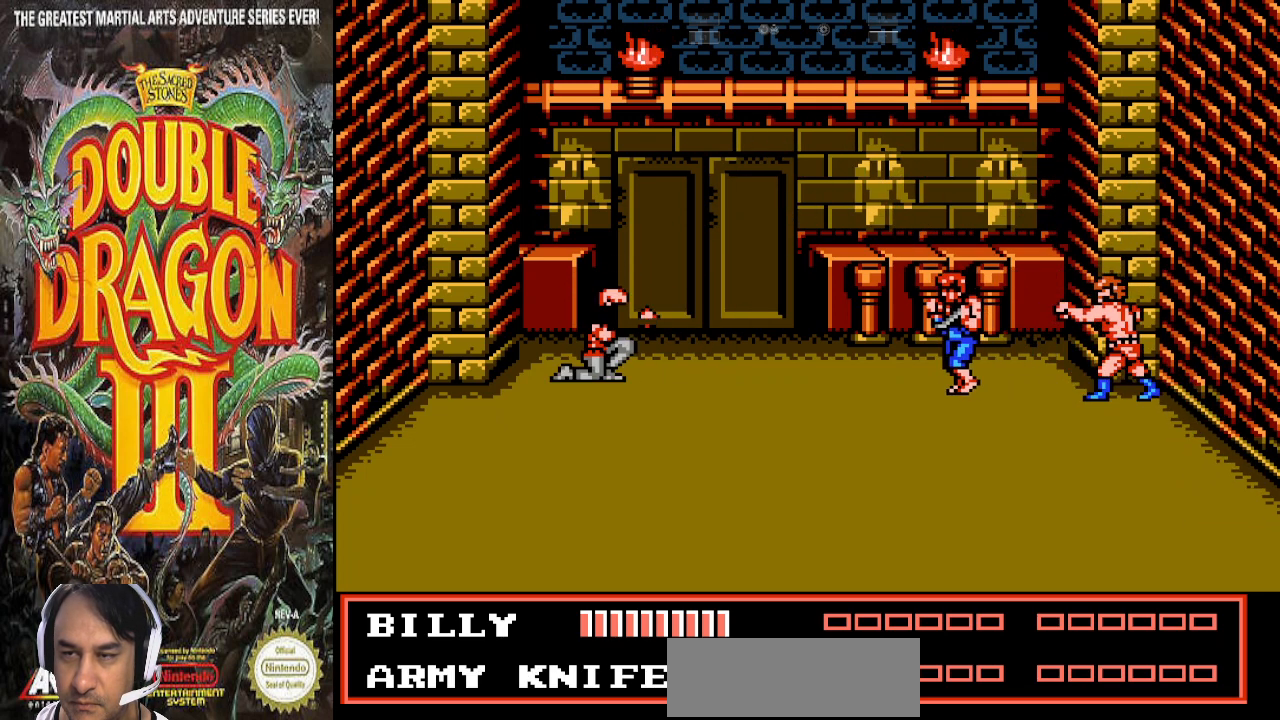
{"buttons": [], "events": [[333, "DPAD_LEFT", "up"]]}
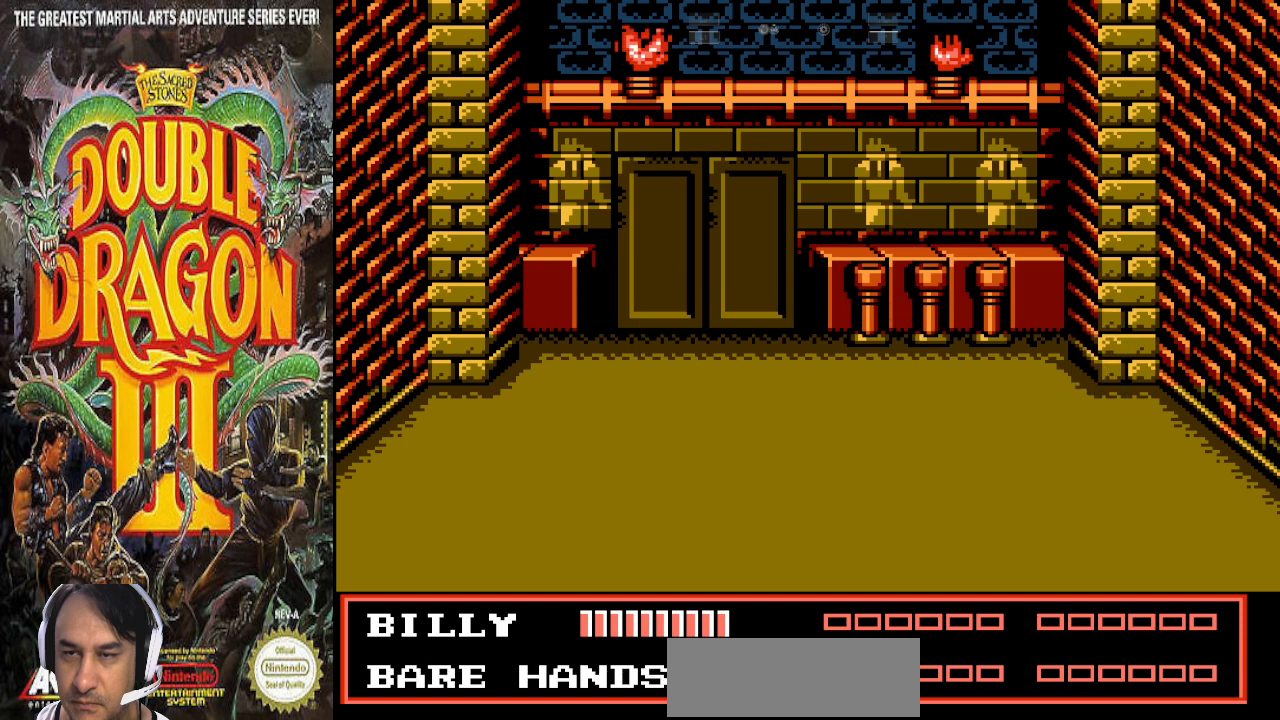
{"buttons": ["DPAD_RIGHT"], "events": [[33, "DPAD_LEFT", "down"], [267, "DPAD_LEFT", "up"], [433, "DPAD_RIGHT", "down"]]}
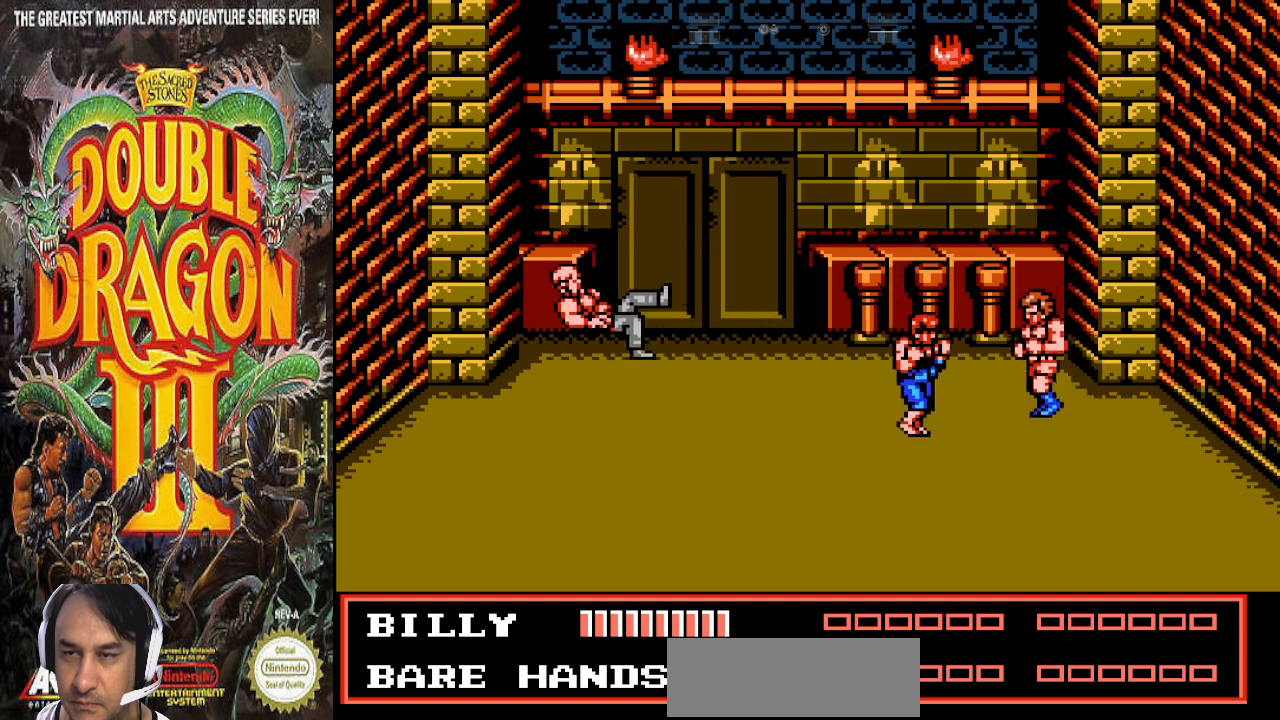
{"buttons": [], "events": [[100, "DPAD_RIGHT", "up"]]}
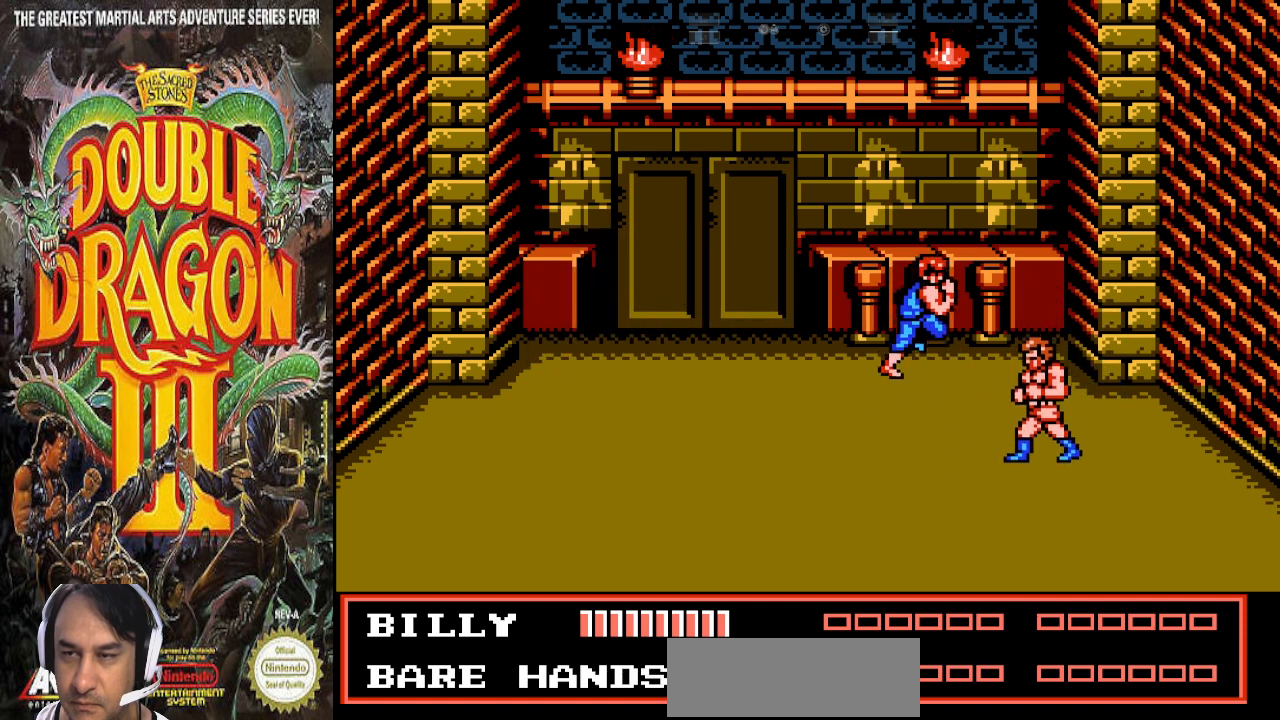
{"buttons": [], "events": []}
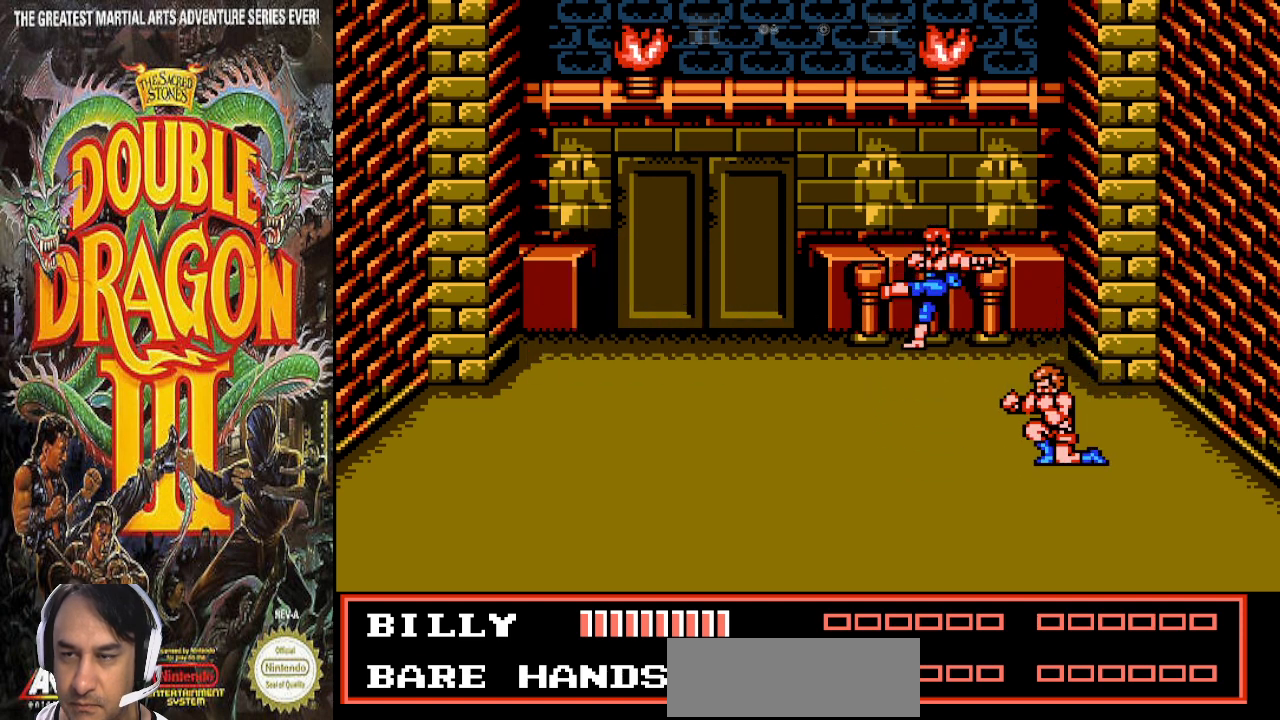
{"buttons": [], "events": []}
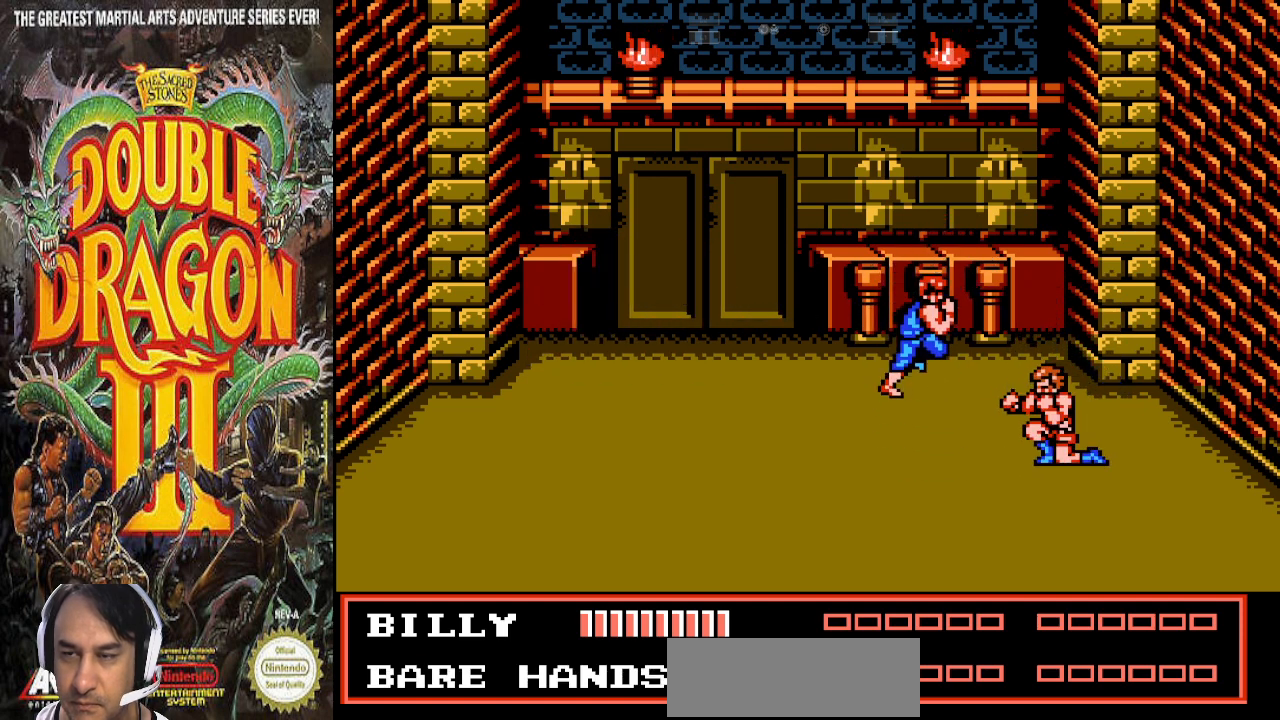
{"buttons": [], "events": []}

▸ **What to do**: Would you set down every line of the data above exactly, skipping the pictures?

▸ **Result**:
{"buttons": [], "events": [[333, "DPAD_LEFT", "up"]]}
{"buttons": ["DPAD_RIGHT"], "events": [[33, "DPAD_LEFT", "down"], [267, "DPAD_LEFT", "up"], [433, "DPAD_RIGHT", "down"]]}
{"buttons": [], "events": [[100, "DPAD_RIGHT", "up"]]}
{"buttons": [], "events": []}
{"buttons": [], "events": []}
{"buttons": [], "events": []}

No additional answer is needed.